---- Entries shown

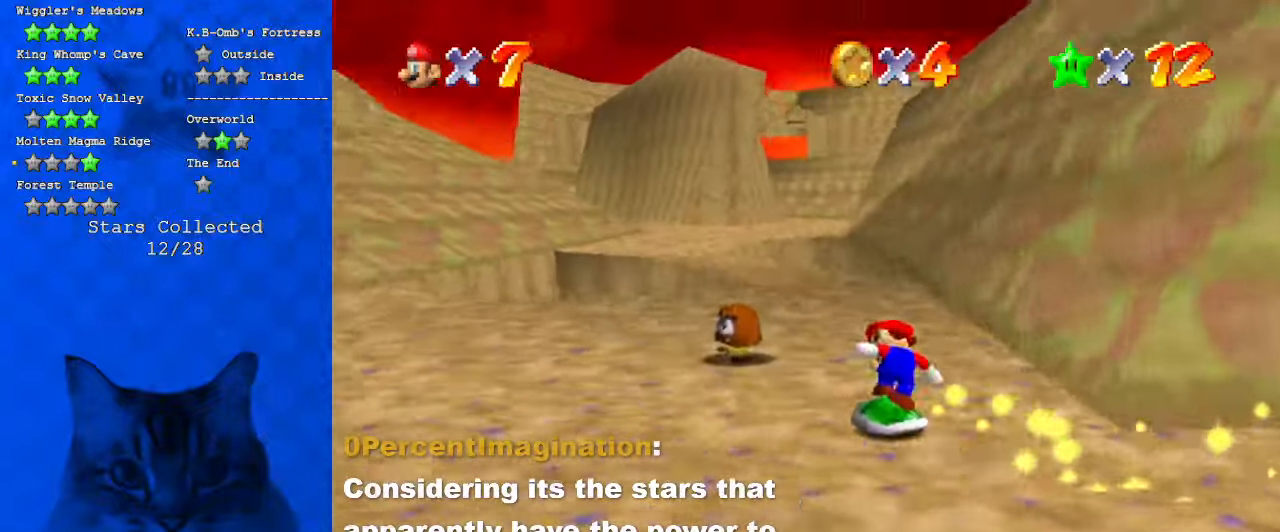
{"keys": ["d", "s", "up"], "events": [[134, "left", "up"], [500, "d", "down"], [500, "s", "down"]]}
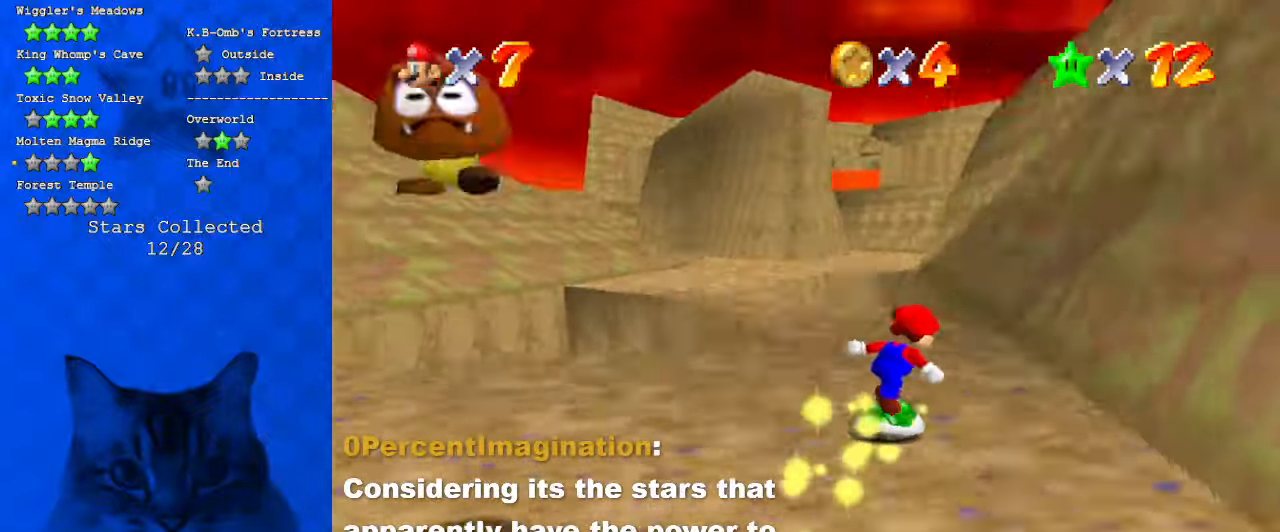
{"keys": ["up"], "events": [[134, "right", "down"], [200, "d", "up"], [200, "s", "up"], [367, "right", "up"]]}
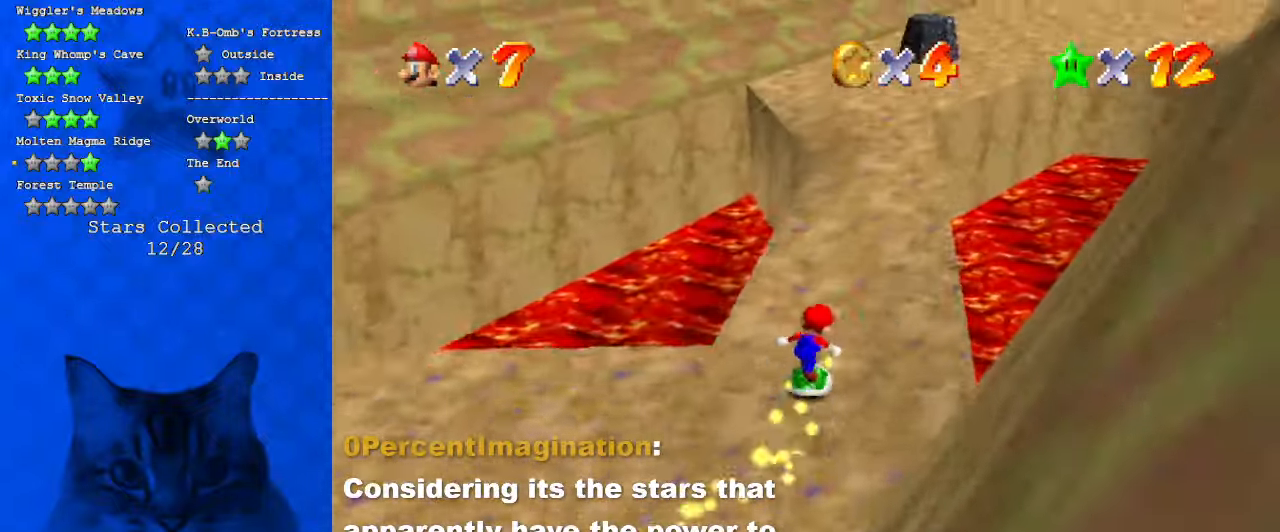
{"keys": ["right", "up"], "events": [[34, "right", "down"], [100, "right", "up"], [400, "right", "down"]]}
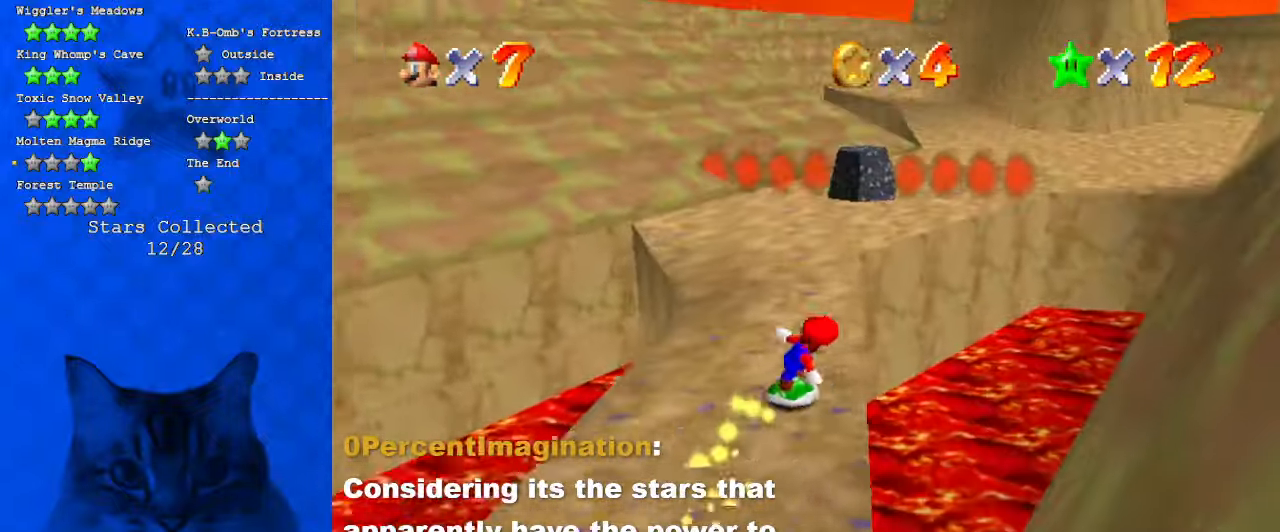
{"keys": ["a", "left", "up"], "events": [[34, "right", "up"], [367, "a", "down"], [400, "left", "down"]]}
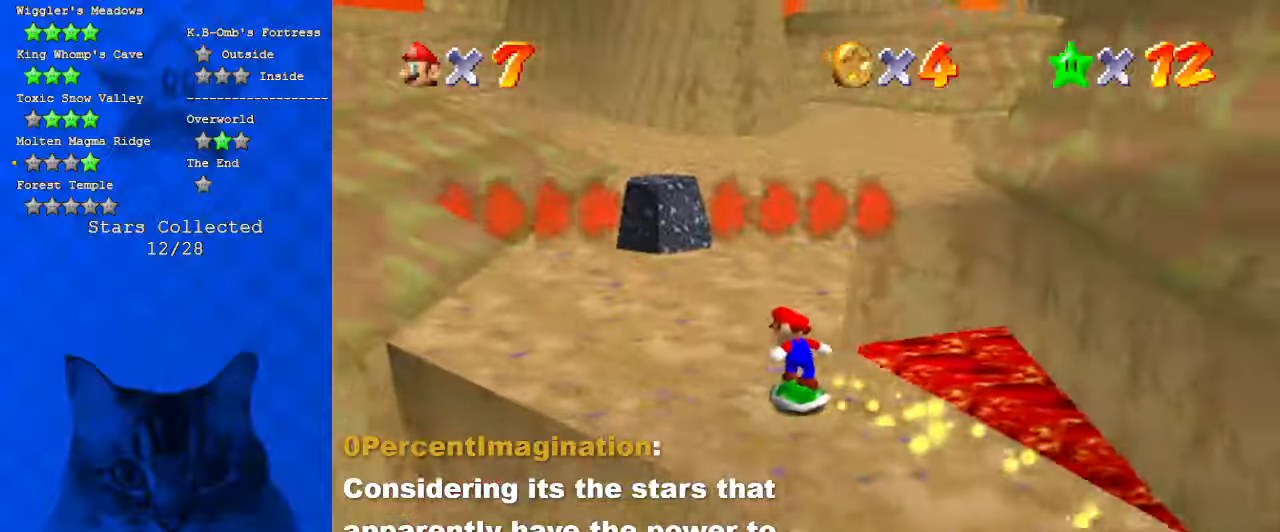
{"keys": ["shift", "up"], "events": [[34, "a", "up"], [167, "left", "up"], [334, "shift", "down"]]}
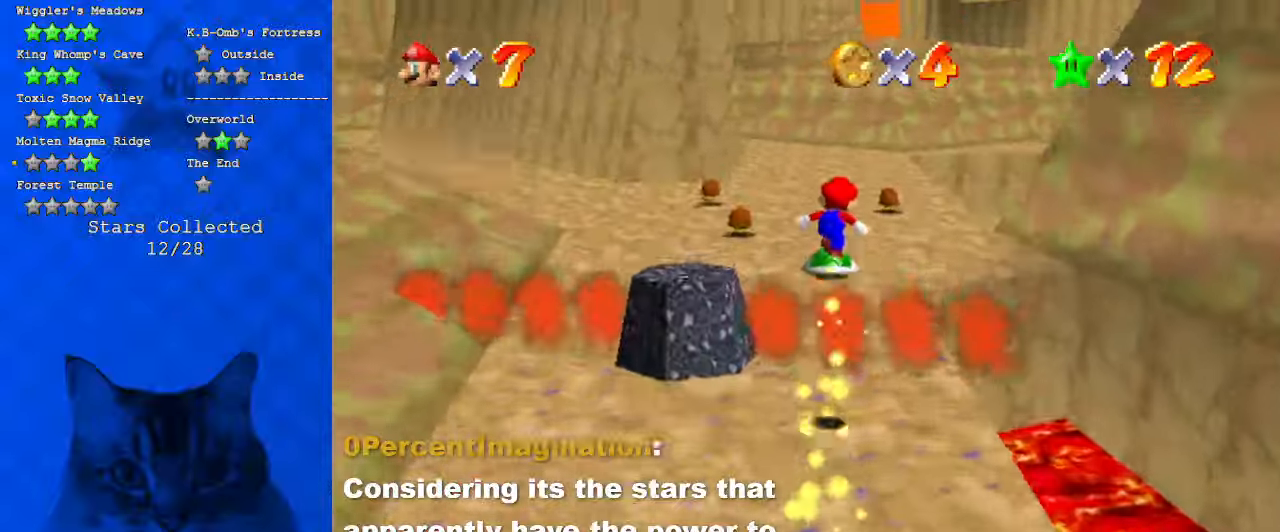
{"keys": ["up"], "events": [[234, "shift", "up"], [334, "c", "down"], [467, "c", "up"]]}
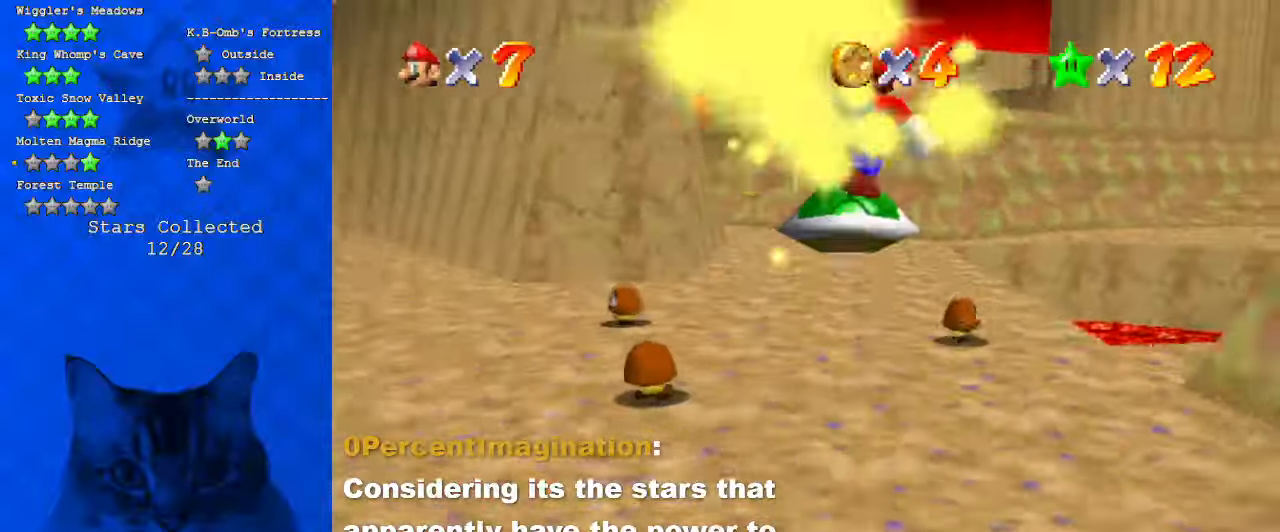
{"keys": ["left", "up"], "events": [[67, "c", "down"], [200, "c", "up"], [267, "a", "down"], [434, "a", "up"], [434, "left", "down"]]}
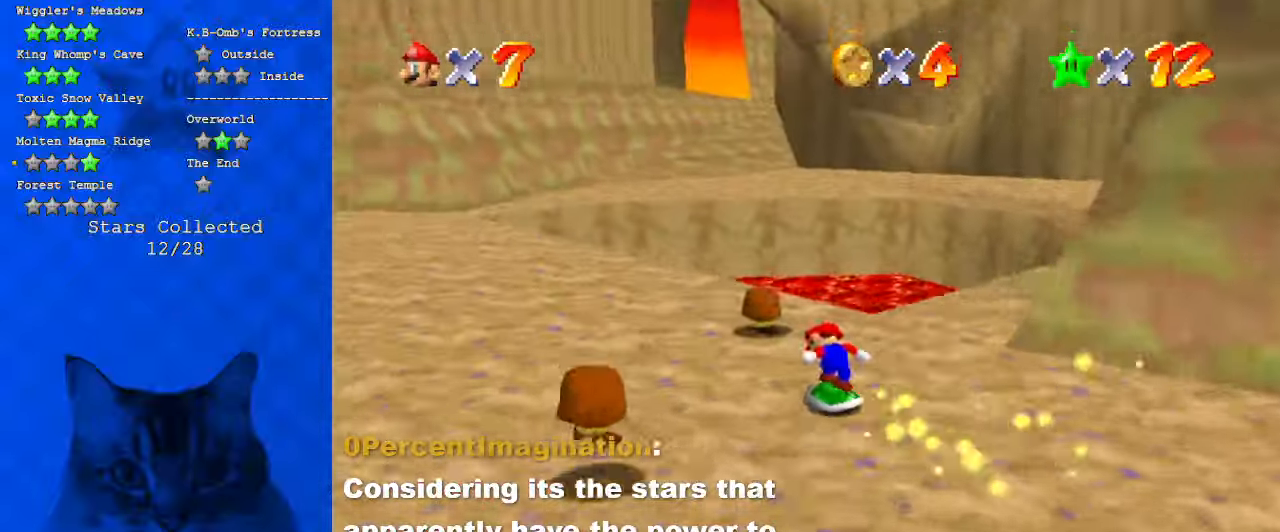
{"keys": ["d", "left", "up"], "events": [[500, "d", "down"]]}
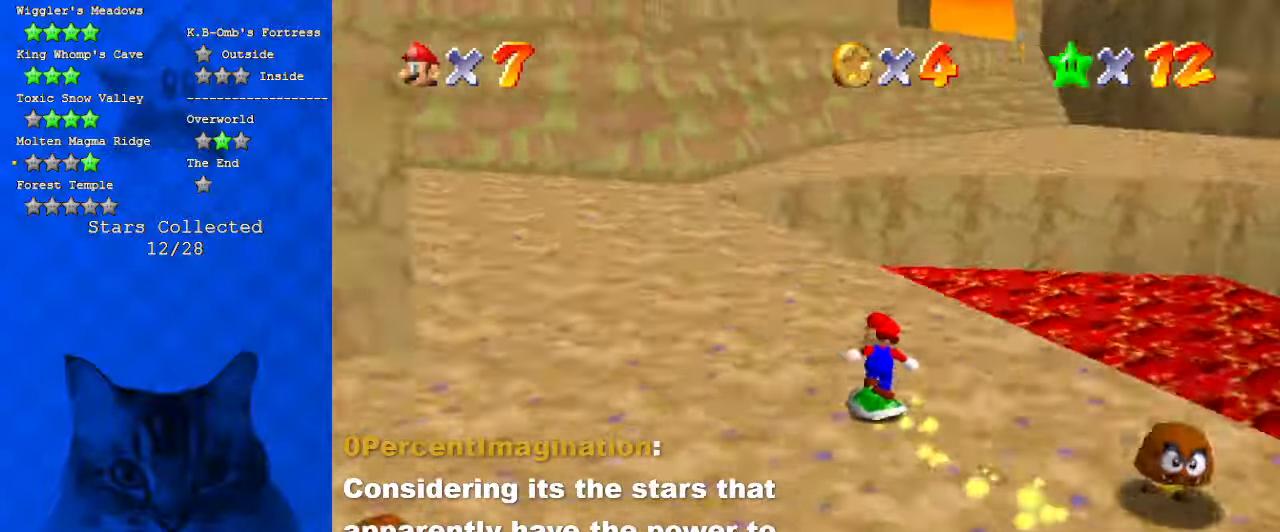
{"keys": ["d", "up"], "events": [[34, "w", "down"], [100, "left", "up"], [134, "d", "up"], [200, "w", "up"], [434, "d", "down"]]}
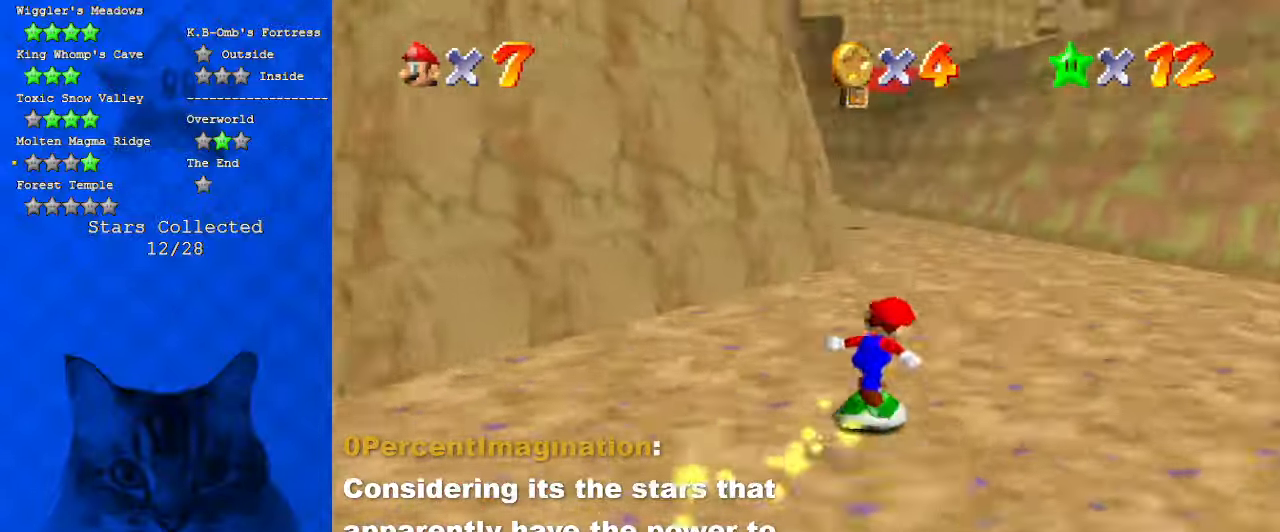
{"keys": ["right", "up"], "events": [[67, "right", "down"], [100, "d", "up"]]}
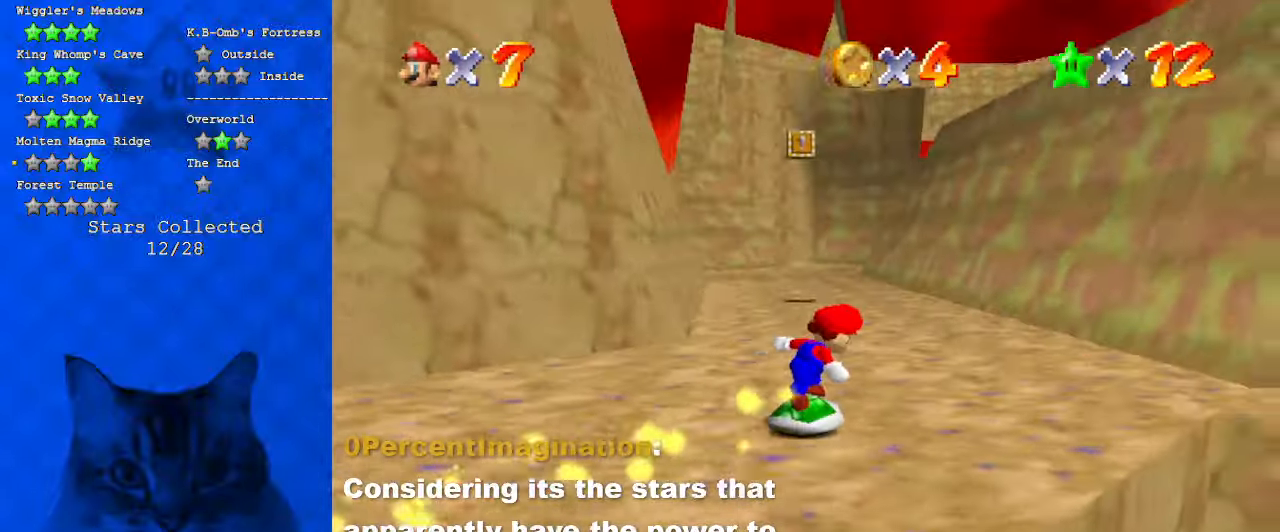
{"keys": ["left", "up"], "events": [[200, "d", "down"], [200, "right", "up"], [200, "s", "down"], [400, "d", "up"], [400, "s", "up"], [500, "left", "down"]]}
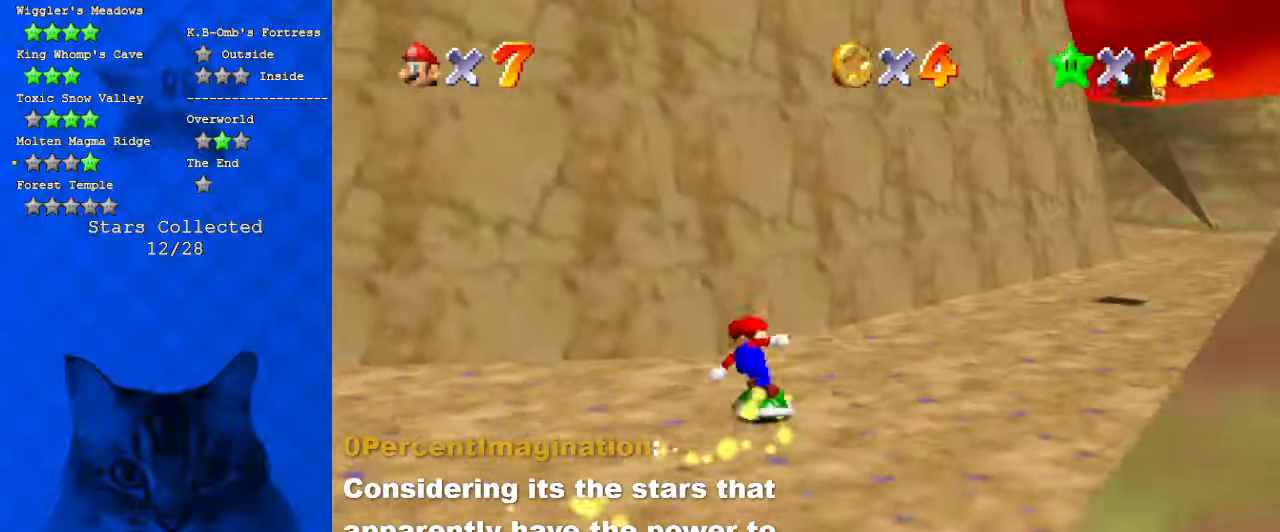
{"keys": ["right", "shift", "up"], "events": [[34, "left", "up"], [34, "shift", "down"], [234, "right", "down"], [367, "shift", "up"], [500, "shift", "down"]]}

--------

Instructions for the task – As you read the records above, find each line that contains "shift" and copy it.

Your response –
{"keys": ["shift", "up"], "events": [[34, "a", "up"], [167, "left", "up"], [334, "shift", "down"]]}
{"keys": ["up"], "events": [[234, "shift", "up"], [334, "c", "down"], [467, "c", "up"]]}
{"keys": ["right", "shift", "up"], "events": [[34, "left", "up"], [34, "shift", "down"], [234, "right", "down"], [367, "shift", "up"], [500, "shift", "down"]]}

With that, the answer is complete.